The ministry’s evasive reasoning exemplifies the Saudi government’s aversion to being held liable for its actions, as well as the pervasive governing opacity which leaves many Saudis in the dark. Given the Baladi Initative’s activities, and given the Minister’s stated support for women’s right to vote, the ministry’s justification is an insufficient, obscure, unpromising excuse at best.

In Saudi Arabia, government officials regularly utilize excuses of this type to avoid upholding human rights or living up to their international obligations. To arrest women’s rights, for example, officials have blamed the country’s conservative clerics, illustrating them as kinds of puppet masters when it is the officials themselves who are holding back progress.
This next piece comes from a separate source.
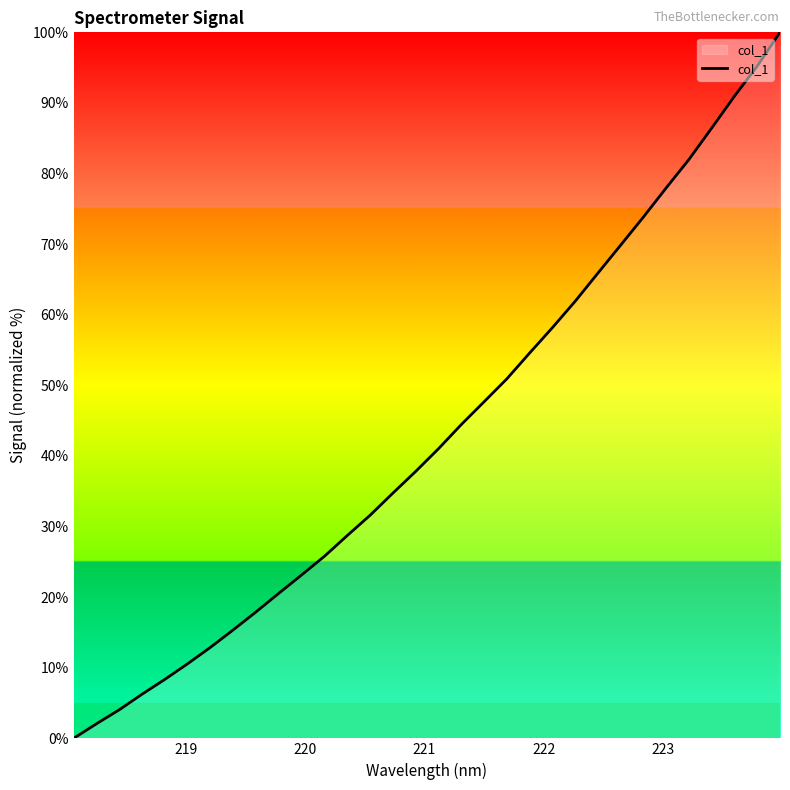

What is the difference between the maximum and minimum values?

100.0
The late King Abdullah was remembered as “a reformer who’s promoted women’s rights,” while being forced to “contend with religious conservatives – whose support helps keep him in power.” That King Abdullah imprisoned four of his daughters for their outspoken support of women’s rights, however, doesn’t fit this narrative.

With the government already having announced that women’s participation in the upcoming elections does not conflict with Sharia law, another excuse was needed to curtail women’s democratic empowerment. Licensing and imagined commercial malfeasance will have to do. When the Saudi government offers opportunities for female advancement, or any type of gender-equalizing pro-democracy reform, only to revoke them, it does not send a message of strength or cohesion. A government that wants votes without voter education is concerned only with the style of reform, not its substance.